Saprai fotografare le anime quando imparerai a leggerle
Non sarò mai una brava fotografa, perché io nell'attimo dello scatto cerco la sua storia. Non lo vivo, oppure lo vivo troppo. E finisco sempre e comunque per perderlo. Non sarò mai una buona fidanzata.
Detto questo, svelo subito il mio pensiero sul saper fotografare. Per me, da profana, oltre i tecnicismi basilari è semplicemente questo. Con anime intendo le persone, ma il concetto si può allargare a tutto quanto; che siano panorami o oggetti è uguale. Il concetto è il saper vedere realmente ciò che andiamo a inquadrare. vederlo o saperlo vedere con quel guizzo di eternità. Non è filosofeggiare su oggetto, un vaso non è semplicemente un vaso può benissimo rappresentare una vita intera se quella vita sai vederla, o per meglio te la puoi avvertire dentro.
Se un buon fotografo può sentire un oggetto o un panorama tanto più una persona. Questo, a mio avviso aveva portato la prima fotografa donna: Julia Margaret Cameron.

# [PROBLEMA DA RISOLVERE]
Copia senza modifiche il passo del testo sulla fotografia che inizia con le parole "Saprai fotografare le" e si chiude dopo "puoi avvertire dentro.".

Dati registrati:
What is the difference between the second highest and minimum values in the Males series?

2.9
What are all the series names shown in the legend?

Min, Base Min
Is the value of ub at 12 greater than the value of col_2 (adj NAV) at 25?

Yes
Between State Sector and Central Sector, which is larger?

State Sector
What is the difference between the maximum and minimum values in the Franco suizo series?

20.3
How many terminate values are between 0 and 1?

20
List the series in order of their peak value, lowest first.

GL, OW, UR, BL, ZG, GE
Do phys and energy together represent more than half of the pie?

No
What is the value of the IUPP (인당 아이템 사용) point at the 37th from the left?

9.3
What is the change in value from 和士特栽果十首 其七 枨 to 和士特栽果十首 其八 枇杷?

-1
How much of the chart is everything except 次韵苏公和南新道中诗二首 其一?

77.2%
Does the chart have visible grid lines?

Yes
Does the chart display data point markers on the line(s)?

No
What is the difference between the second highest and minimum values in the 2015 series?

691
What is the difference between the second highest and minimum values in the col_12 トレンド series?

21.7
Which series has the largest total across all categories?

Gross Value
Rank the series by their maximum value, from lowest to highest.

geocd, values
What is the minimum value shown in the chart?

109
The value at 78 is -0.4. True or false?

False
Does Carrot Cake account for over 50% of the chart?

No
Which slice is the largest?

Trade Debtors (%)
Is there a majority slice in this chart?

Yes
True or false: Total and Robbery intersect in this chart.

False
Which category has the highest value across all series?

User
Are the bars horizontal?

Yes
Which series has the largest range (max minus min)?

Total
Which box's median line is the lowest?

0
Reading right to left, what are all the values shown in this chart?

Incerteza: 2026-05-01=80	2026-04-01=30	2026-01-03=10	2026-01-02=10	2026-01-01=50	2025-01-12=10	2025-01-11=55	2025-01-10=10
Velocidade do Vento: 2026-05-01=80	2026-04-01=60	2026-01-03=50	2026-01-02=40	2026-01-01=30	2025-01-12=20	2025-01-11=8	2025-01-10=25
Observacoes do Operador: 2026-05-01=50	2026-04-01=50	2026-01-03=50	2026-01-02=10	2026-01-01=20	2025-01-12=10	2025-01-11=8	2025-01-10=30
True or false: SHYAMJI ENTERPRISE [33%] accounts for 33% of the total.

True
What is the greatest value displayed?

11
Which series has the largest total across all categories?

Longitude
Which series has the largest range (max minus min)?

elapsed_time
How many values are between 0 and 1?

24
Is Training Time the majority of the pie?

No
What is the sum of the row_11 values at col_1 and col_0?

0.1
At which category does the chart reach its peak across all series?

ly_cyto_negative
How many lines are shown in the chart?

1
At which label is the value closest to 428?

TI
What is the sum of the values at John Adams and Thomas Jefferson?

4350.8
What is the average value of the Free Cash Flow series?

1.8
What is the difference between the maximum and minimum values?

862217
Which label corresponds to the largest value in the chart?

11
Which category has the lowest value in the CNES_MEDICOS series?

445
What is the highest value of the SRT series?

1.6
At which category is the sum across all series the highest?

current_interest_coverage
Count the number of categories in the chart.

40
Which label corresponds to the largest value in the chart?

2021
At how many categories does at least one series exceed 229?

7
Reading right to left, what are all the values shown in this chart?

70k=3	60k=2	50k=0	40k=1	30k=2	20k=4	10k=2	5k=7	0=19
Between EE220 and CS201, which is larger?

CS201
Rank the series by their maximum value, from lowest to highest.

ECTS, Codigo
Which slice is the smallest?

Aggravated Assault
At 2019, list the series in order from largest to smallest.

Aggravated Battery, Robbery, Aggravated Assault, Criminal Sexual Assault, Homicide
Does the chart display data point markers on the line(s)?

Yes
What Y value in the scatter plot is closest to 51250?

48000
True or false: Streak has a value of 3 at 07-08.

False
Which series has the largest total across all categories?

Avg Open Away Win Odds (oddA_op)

# [RISPOSTA]
Saprai fotografare le anime quando imparerai a leggerle
Non sarò mai una brava fotografa, perché io nell'attimo dello scatto cerco la sua storia. Non lo vivo, oppure lo vivo troppo. E finisco sempre e comunque per perderlo. Non sarò mai una buona fidanzata.
Detto questo, svelo subito il mio pensiero sul saper fotografare. Per me, da profana, oltre i tecnicismi basilari è semplicemente questo. Con anime intendo le persone, ma il concetto si può allargare a tutto quanto; che siano panorami o oggetti è uguale. Il concetto è il saper vedere realmente ciò che andiamo a inquadrare. vederlo o saperlo vedere con quel guizzo di eternità. Non è filosofeggiare su oggetto, un vaso non è semplicemente un vaso può benissimo rappresentare una vita intera se quella vita sai vederla, o per meglio te la puoi avvertire dentro.